### What is being asked
For the listing that follows, give again exactly the lines from the one with "right hip: (679, 86)" to the one with "right wrist: (424, 185)", including both.

### Task input
__________________________________________________
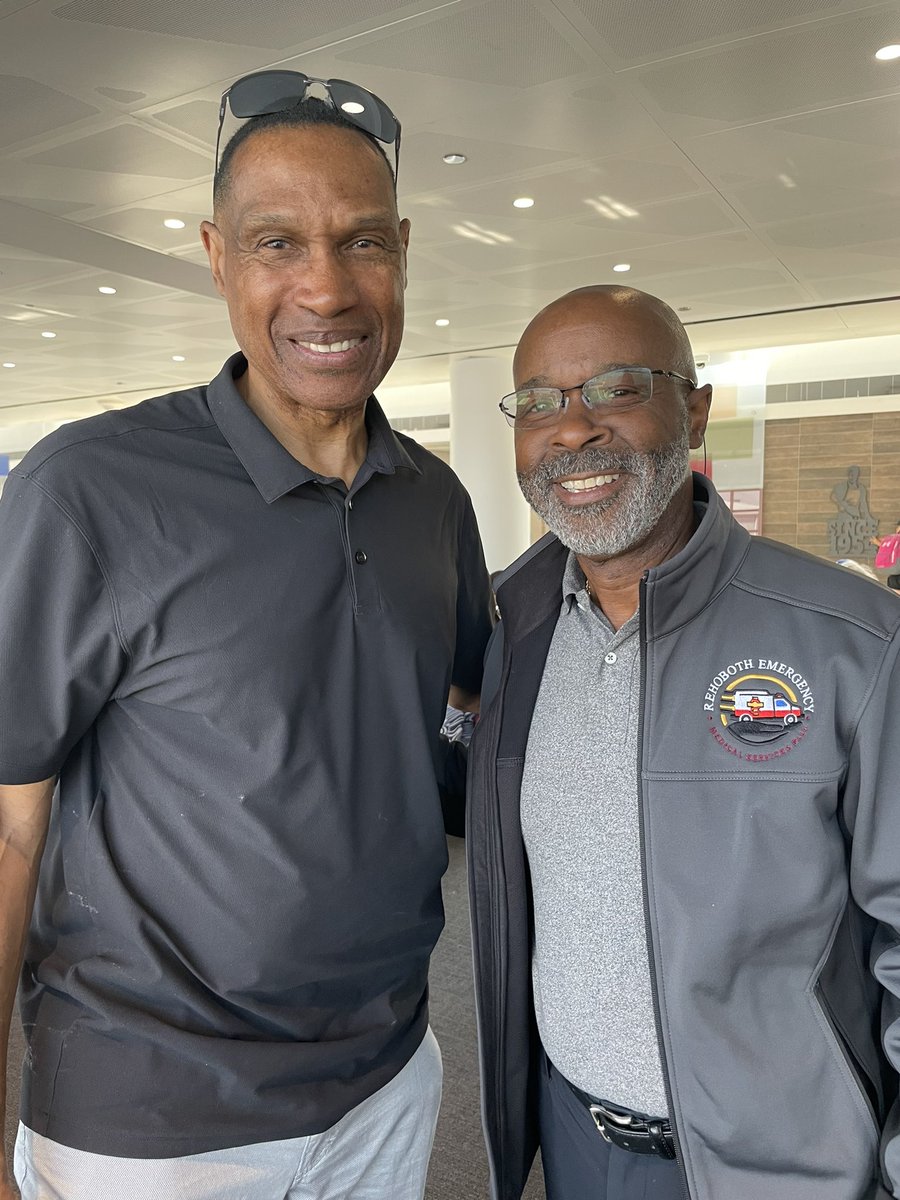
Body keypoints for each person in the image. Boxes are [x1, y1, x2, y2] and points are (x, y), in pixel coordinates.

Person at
__________________________________________________
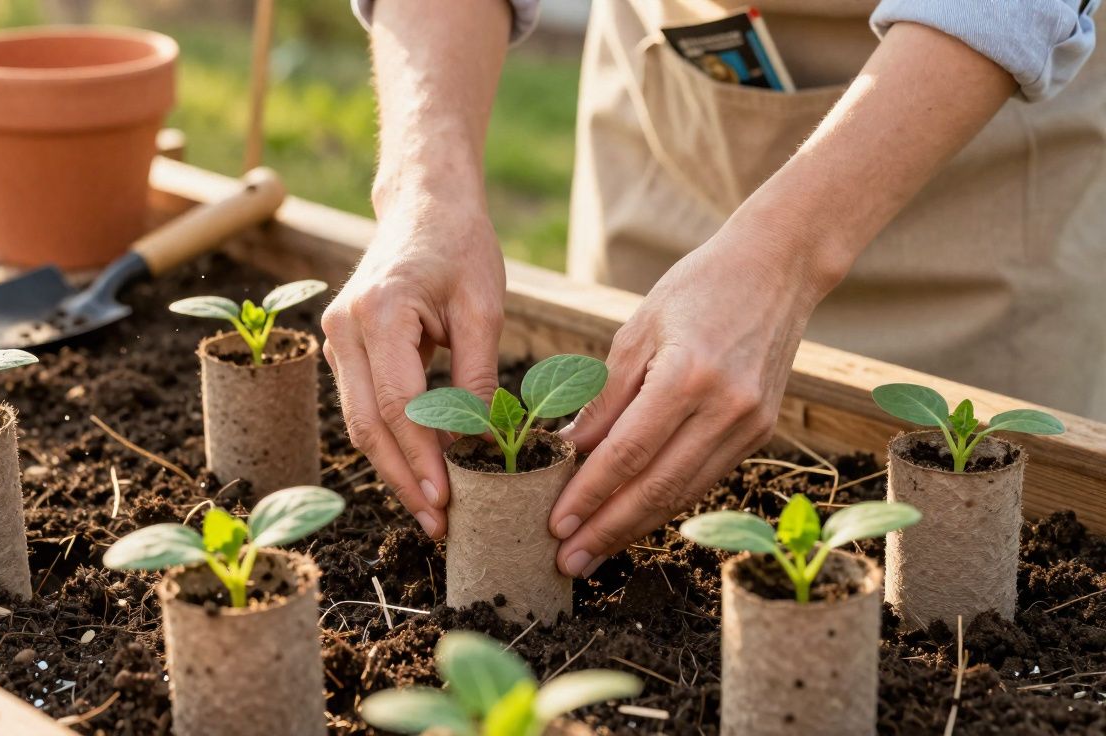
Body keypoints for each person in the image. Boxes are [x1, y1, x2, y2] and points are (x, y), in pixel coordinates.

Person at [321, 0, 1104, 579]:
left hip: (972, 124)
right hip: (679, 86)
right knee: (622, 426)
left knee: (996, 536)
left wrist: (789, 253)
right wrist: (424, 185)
__________________________________________________
### Solution
right hip: (679, 86)
right knee: (622, 426)
left knee: (996, 536)
left wrist: (789, 253)
right wrist: (424, 185)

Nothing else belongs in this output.